ECLI:NL:RBAMS:2018:4613

Rechtbank Amsterdam

Datum uitspraak
26 juni 2018
Publicatiedatum
2 juli 2018
Zaaknummer
13/751608-17
Instantie
Rechtbank Amsterdam
Type
Uitspraak
Rechtsgebied
Strafrecht
Procedures
  • Rekestprocedure
Rechters
Vindplaatsen
  • Rechtspraak.nl
AI samenvatting door LexboostAutomatisch gegenereerd

Overlevering op basis van Europees aanhoudingsbevel met betrekking tot strafbare feiten in Duitsland

In deze zaak heeft de Rechtbank Amsterdam op 26 juni 2018 uitspraak gedaan in een rekestprocedure betreffende de overlevering van een opgeëiste persoon aan Duitsland op basis van een Europees aanhoudingsbevel (EAB).
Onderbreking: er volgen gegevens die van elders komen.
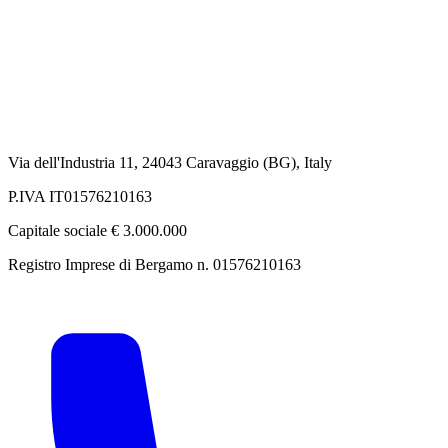
Via dell'Industria 11, 24043 Caravaggio (BG), Italy
P.IVA IT01576210163
Capitale sociale € 3.000.000
Registro Imprese di Bergamo n. 01576210163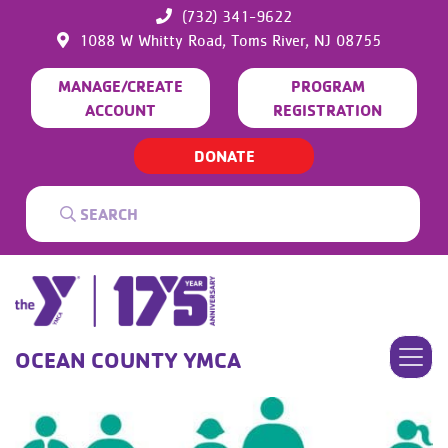
(732) 341-9622
1088 W Whitty Road,
Toms River,
NJ
08755
MANAGE/CREATE
PROGRAM
ACCOUNT
REGISTRATION
DONATE
OCEAN COUNTY YMCA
De vordering tot overlevering was ingediend door de officier van justitie en betreft een strafrechtelijk onderzoek naar de opgeëiste persoon, die verdacht wordt van diefstal gevolgd van geweld en opzettelijk handelen in strijd met de Opiumwet. De rechtbank heeft vastgesteld dat de identiteit van de opgeëiste persoon klopt en dat hij de Nederlandse nationaliteit heeft. Dit is van belang, omdat de overlevering alleen kan plaatsvinden als is gewaarborgd dat de opgeëiste persoon zijn straf in Nederland zal ondergaan indien hij in Duitsland wordt veroordeeld.

De rechtbank heeft de argumenten van de raadsman, die stelde dat de overlevering moest worden geweigerd op basis van de niet-strafbaarheid van bepaalde feiten naar Nederlands recht, verworpen. De rechtbank oordeelde dat de feiten in samenhang moeten worden bezien en dat deze wel degelijk als strafbaar kunnen worden gekwalificeerd. Ook de humanitaire redenen die door de raadsman werden aangevoerd, zoals de gezondheid van de opgeëiste persoon en de zorg voor zijn kinderen, werden door de rechtbank niet als voldoende onderbouwd beschouwd om de overlevering te weigeren.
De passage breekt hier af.